The Federal Communications Commission voted unanimously on Thursday to allow phone carriers to block all robocalls by default. Previously, they were allowed to warn you about spam calls and block certain types of particularly scary ones, but had legal obligations to complete most calls.

This is the most significant action yet in the FCC’s battle against spam calls, which have — you’re not imagining it — gotten dramatically worse and more insistent over the past few years. As The Verge’s Makena Kelly pointed out in May, “over 48 billion robocalls were placed in the US last year, which is 46 percent more than just a year earlier.” FCC Commissioner Jessica Rosenworcel added Thursday that Americans receive “about 5 billion [robocalls] a month,” up from 2 billion when this administration was appointed by President Trump in January 2017. “That is about two thousand robocalls every second of every day.”

The technology just keeps getting better and cheaper — there’s almost no overhead to setting up a robocall operation, and each call to a new unsuspecting person costs an estimated one-tenth of a penny. The techniques are getting more sophisticated too. You may have noticed that an increasing number of your spam calls come from the zip code you live in, or one you’ve lived in previously. This is called “neighborhood spoofing,” and it’s a recent tactic designed to trick people more easily into picking up an unwanted call.

## GIVEN PROBLEM
In the robocall article, what is the name for spam calls that come from your current or former zip code?

Saved data entries
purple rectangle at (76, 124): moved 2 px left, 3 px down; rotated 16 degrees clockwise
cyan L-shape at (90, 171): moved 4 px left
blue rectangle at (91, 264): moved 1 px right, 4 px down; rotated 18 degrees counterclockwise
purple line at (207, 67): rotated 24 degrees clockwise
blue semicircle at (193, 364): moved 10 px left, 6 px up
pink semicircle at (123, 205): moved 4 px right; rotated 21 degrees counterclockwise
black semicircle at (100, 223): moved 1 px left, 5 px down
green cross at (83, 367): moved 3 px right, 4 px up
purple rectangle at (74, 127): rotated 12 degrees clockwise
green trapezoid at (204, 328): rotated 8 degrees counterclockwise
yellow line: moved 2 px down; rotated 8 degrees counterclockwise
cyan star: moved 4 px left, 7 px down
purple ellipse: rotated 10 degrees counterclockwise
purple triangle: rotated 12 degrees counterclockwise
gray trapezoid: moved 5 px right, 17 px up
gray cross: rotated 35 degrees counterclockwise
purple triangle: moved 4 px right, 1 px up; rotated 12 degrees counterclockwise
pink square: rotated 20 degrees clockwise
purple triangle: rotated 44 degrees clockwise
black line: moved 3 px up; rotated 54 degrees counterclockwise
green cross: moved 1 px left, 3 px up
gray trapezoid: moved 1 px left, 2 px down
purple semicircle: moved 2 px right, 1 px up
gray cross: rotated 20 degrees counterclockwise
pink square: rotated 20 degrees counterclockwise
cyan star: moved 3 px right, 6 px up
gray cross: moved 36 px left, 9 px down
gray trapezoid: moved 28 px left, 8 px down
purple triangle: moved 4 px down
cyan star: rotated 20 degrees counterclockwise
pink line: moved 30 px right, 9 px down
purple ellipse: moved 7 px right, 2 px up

## EXPECTED ANSWER
Neighborhood spoofing.